Illustrationsfoto: Archiv des Tschechischen Rundfunks - Radio Prag
Wie die Historikerin betont, fielen die Urteile der Ausländer über die böhmischen Länder in ihren Reiseberichten sehr unterschiedlich aus:

„Ein Reisender etwa lobte in höchsten Tönen die Qualität der böhmischen Gasthäuser, die Bedienung, die mannigfaltige und leckere Kost. Ein anderer beschwerte sich zur selben Zeit über enge Straßen ohne Beleuchtung, das holperige Straßenpflaster – wenn überhaupt gepflastert war - und über die Gefahren, die bei Einbruch der Dunkelheit drohten. Wie so oft haben auch da die persönlichen Erfahrungen die entscheidende Rolle gespielt.“

Pavla Vošahlíková verweist darauf, dass es trotz der allmählichen Zunahme des Reiseverkehrs eine Sache gab, die auf die Besucher eher abschreckend wirkte:

„Das war die Polizeiaufsicht. Sie beherrschte die Atmosphäre unter dem Metternich-Regime. Die Aufsicht war sehr streng. Alle Gastwirte – zumindest in besseren Wirtshäusern, in die ein Ausländer kommen konnte – waren verpflichtet, den Besuch bei der Polizei sofort zu melden und die Polizei über Aktivitäten der Ausländer zu benachrichtigen. Das war aber keine Ausnahme, kein Spezifikum der böhmischen Länder. Die Verhältnisse waren in allen Ländern des Deutschen Bundes ähnlich, also überall wohin die Macht Metternichs reichte. Die strenge Überwachung ist einer der Momente, die in den Memoiren und Reiseberichten beschrieben werden.“

Italien 1850  (Quelle: Wikimedia Public Domain)
Wie bereits erwähnt wurde, war die Gruppe der Emigranten aus Italien unter den Ausländern in Prag sehr stark vertreten.
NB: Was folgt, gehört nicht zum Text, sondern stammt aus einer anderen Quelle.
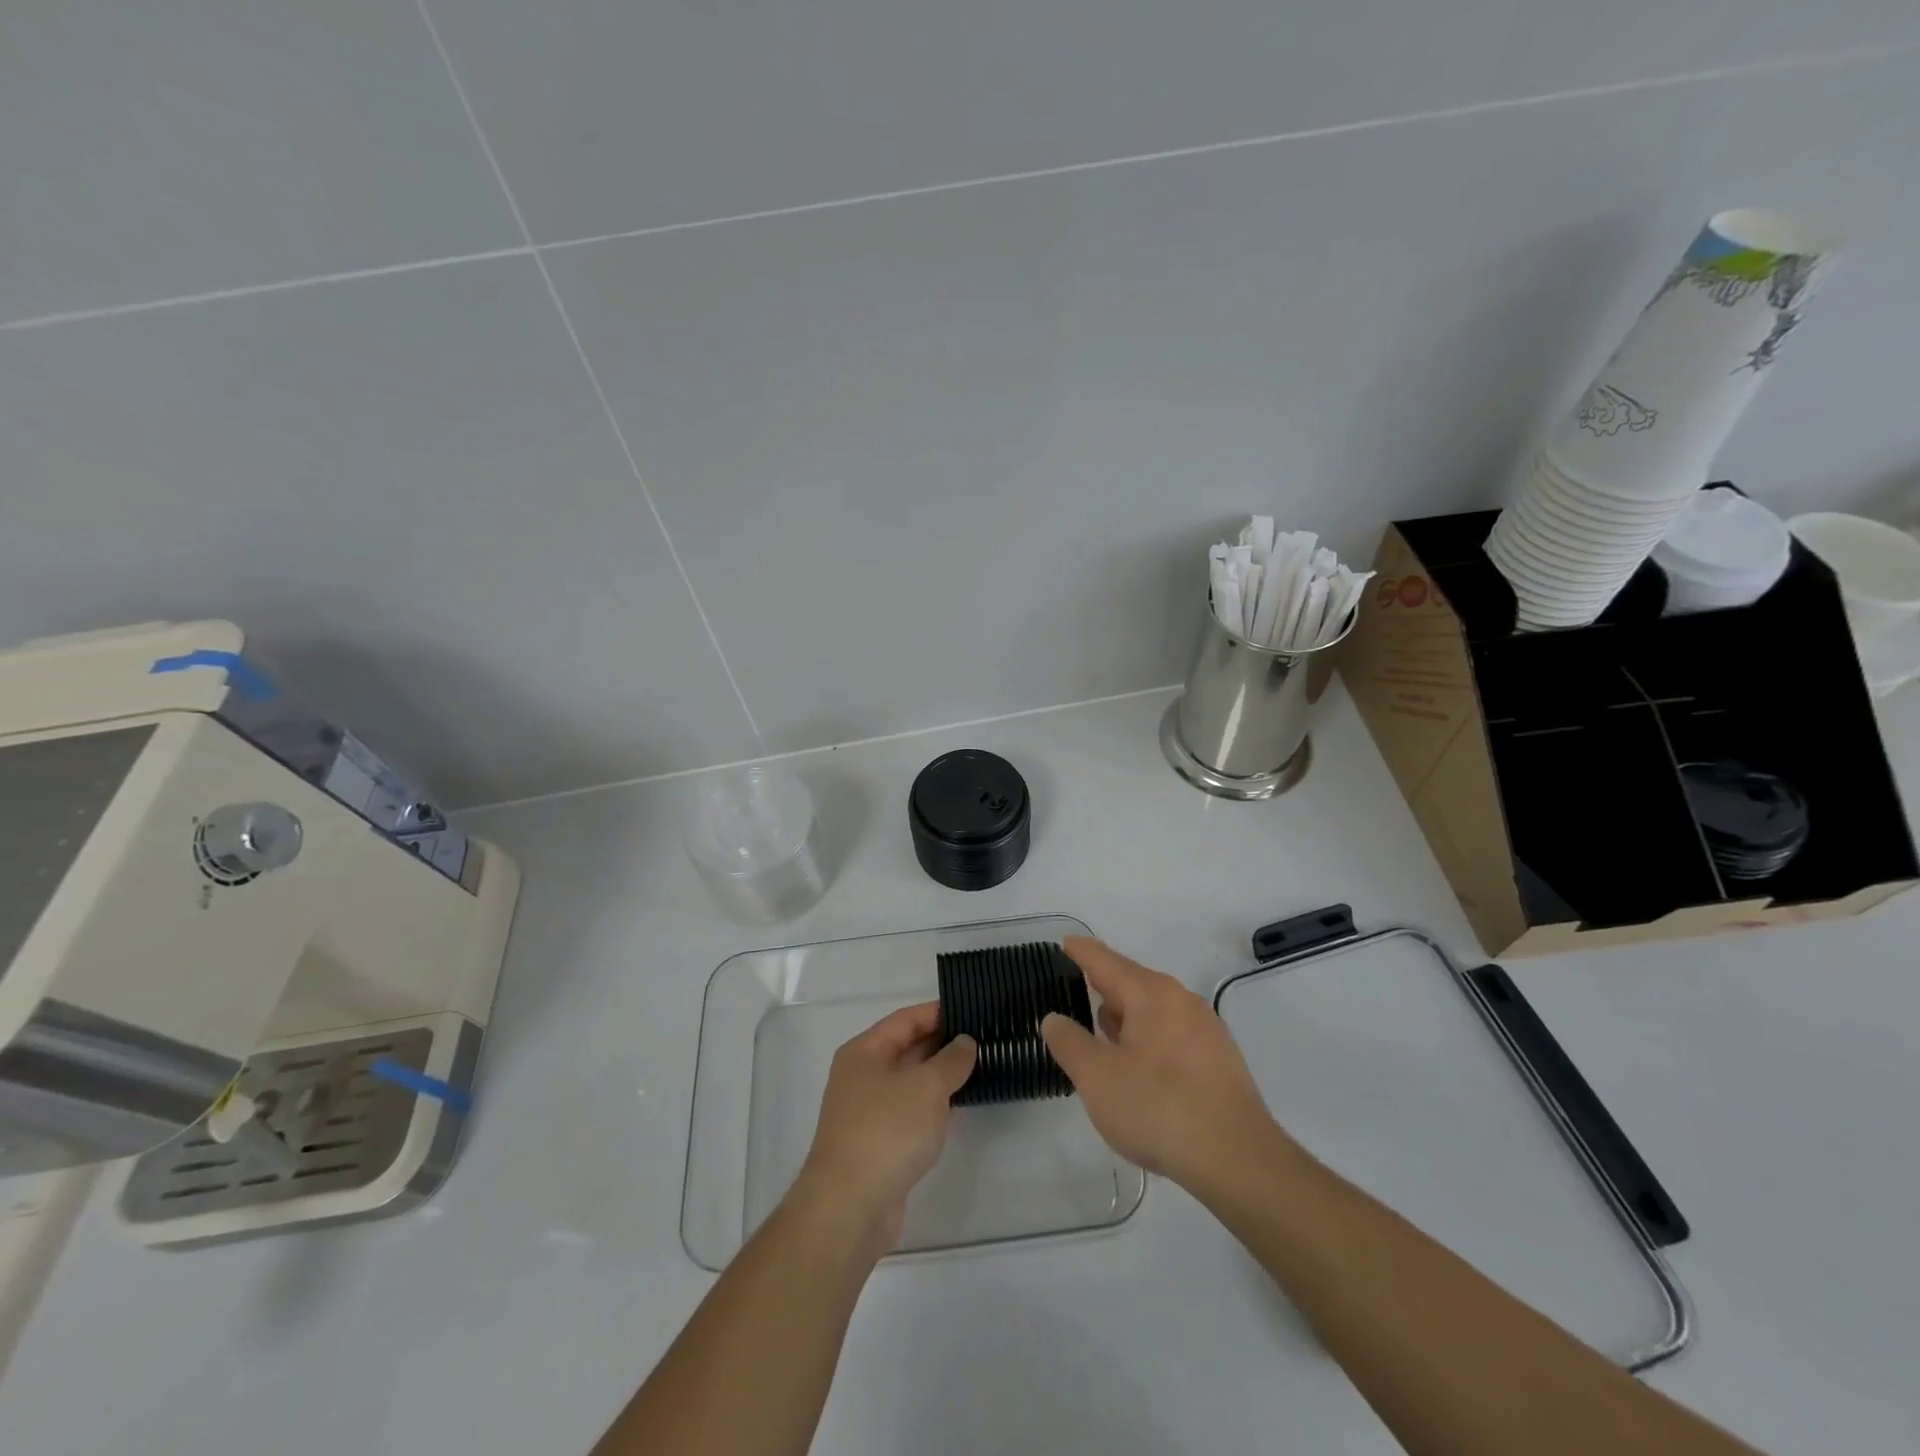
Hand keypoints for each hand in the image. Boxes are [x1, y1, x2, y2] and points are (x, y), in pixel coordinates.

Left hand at [794, 1003, 975, 1254]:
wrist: (849, 1208)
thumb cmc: (887, 1132)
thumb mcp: (927, 1087)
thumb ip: (951, 1060)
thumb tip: (965, 1043)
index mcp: (865, 1052)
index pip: (906, 1019)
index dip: (939, 1012)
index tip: (973, 1010)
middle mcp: (863, 1076)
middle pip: (908, 1048)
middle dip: (944, 1044)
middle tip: (985, 1038)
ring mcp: (869, 1111)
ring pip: (912, 1082)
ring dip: (942, 1077)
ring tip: (982, 1067)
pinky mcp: (879, 1143)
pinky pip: (912, 1112)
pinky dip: (935, 1106)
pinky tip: (962, 1106)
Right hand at [1042, 937, 1285, 1188]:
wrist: (1239, 1160)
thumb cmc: (1159, 1108)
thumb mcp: (1097, 1078)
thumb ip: (1069, 1042)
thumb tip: (1054, 1018)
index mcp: (1151, 993)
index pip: (1106, 961)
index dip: (1080, 951)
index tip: (1064, 943)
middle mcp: (1180, 1000)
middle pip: (1131, 982)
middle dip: (1102, 987)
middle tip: (1072, 995)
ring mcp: (1205, 1029)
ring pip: (1153, 1010)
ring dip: (1125, 1017)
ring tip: (1099, 1034)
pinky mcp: (1218, 1060)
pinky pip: (1171, 1033)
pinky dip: (1146, 1038)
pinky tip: (1137, 1067)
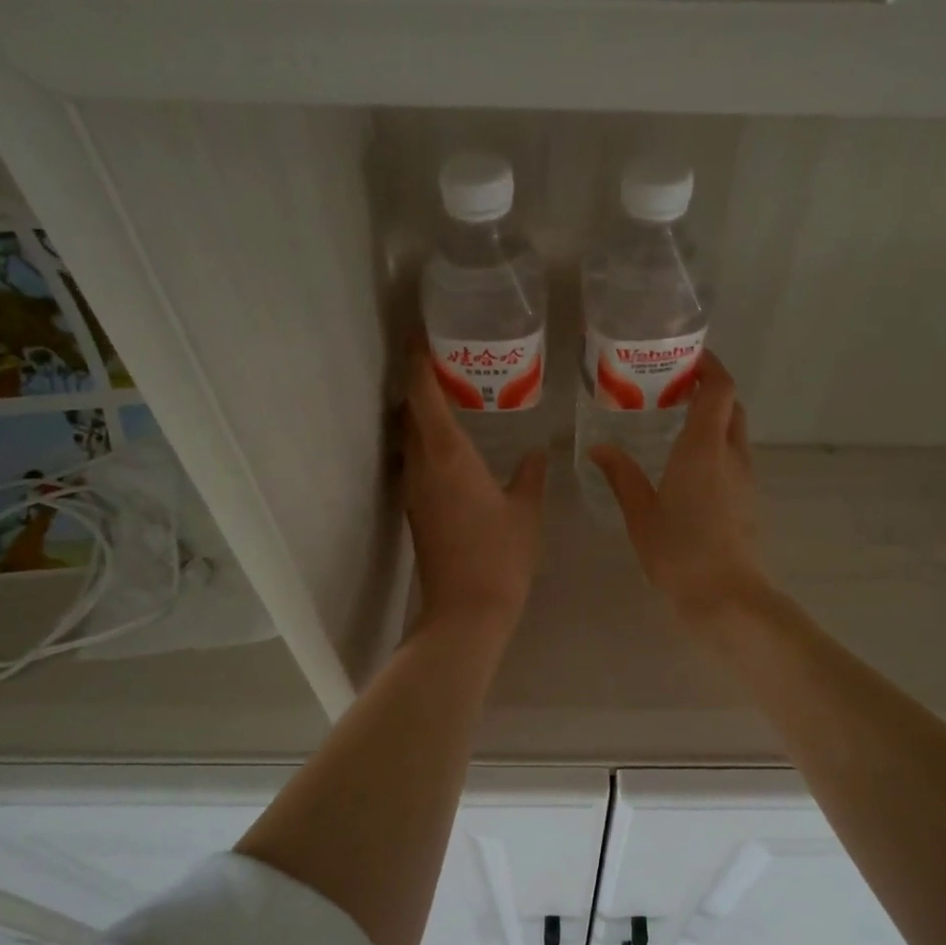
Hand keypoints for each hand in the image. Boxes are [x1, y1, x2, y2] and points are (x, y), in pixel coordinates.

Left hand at [402, 338, 546, 634]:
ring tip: (453, 395)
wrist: (466, 610)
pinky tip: (455, 444)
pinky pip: (417, 459)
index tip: (421, 334)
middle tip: (448, 360)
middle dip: (421, 382)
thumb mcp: (526, 511)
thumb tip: (535, 451)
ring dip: (422, 412)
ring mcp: (414, 489)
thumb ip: (530, 475)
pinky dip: (428, 440)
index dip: (417, 360)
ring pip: (410, 436)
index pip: (422, 394)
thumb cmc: (501, 555)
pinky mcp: (416, 509)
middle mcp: (422, 465)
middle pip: (410, 411)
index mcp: (448, 455)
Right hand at [589, 352, 773, 633]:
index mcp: (704, 447)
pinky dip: (717, 448)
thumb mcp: (640, 513)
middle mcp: (731, 454)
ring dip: (714, 420)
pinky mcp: (750, 500)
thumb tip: (599, 448)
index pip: (720, 387)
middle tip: (673, 390)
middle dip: (709, 389)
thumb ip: (621, 475)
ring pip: (735, 433)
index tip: (685, 357)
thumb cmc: (679, 551)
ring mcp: (746, 478)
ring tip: (676, 426)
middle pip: (731, 405)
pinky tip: (689, 468)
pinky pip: (735, 459)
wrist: (726, 597)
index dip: (709, 365)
„Das Habsburgerreich hatte schon immer Interessen in Italien, nach dem Fall Napoleons wurden sie noch wesentlich stärker. Gleichzeitig gab es in Italien aber auch Bemühungen, das Land zu vereinigen und die Unabhängigkeit erklären. Die Habsburger hatten in Italien viele Gegner, aber auch Anhänger. Wenn sich diese Anhänger also zuhause blamiert hatten, suchten sie nach einem Zufluchtsort. Es schickte sich nicht, sie direkt am Hof in Wien unterzubringen und daher wurden sie oft nach Prag geschickt.“

Karl X.
Auf diese Weise entstand eine ziemlich starke italienische Kolonie in Prag, die intensive Kontakte mit dem böhmischen Umfeld pflegte. In einer anderen Lage waren Emigranten aus Frankreich:

„Nach der französischen Revolution 1830 fand auch der Exil-Hof des gestürzten Königs Karls X. in Prag Zuflucht. Um den Hof bildete sich eine starke Gruppe französischer Emigranten, die aber nur wenig Kontakt mit ihrer Umgebung knüpfen konnten. Die Ausnahme sind einige bedeutende böhmische Adelsfamilien, welche die Franzosen zu verschiedenen Gelegenheiten zu sich einluden.“

Die Kontakte zwischen den Reisenden und den Einwohnern waren durch Zufälle geprägt. Eine Ausnahme bildeten die Fälle, in denen ein ausländischer Gast auf eine ausdrückliche Einladung nach Böhmen kam.

„Im Jahr 1846 reiste der bekannte Schriftsteller und Märchenerzähler Hans Christian Andersen nach Böhmen. Er wurde von Goethes Enkel begleitet. Da Goethe ein großes Renommee in Böhmen genoss und dank seines Reisegenossen, traf auch Andersen häufig mit der böhmischen Gesellschaft zusammen. Für ihn bedeutete es damals auch eine Art Werbung für seine Werke, die in den böhmischen Ländern sehr beliebt waren. Das gilt nicht nur für deutschsprachige Familien. Andersens Bücher wurden auch sehr schnell ins Tschechische übersetzt.“

Daneben gab es noch eine ganze Reihe von Ausländern, die die böhmischen Länder besuchten. Zum Beispiel hielten sich zahlreiche bedeutende Komponisten für eine gewisse Zeit in Prag und in den böhmischen Ländern auf, außerdem viele weitere Gäste aus Politik und Kultur. Sie waren dabei aber in der Regel von ihrer Entourage umgeben und lernten die Einheimischen und deren alltägliches Leben kaum kennen.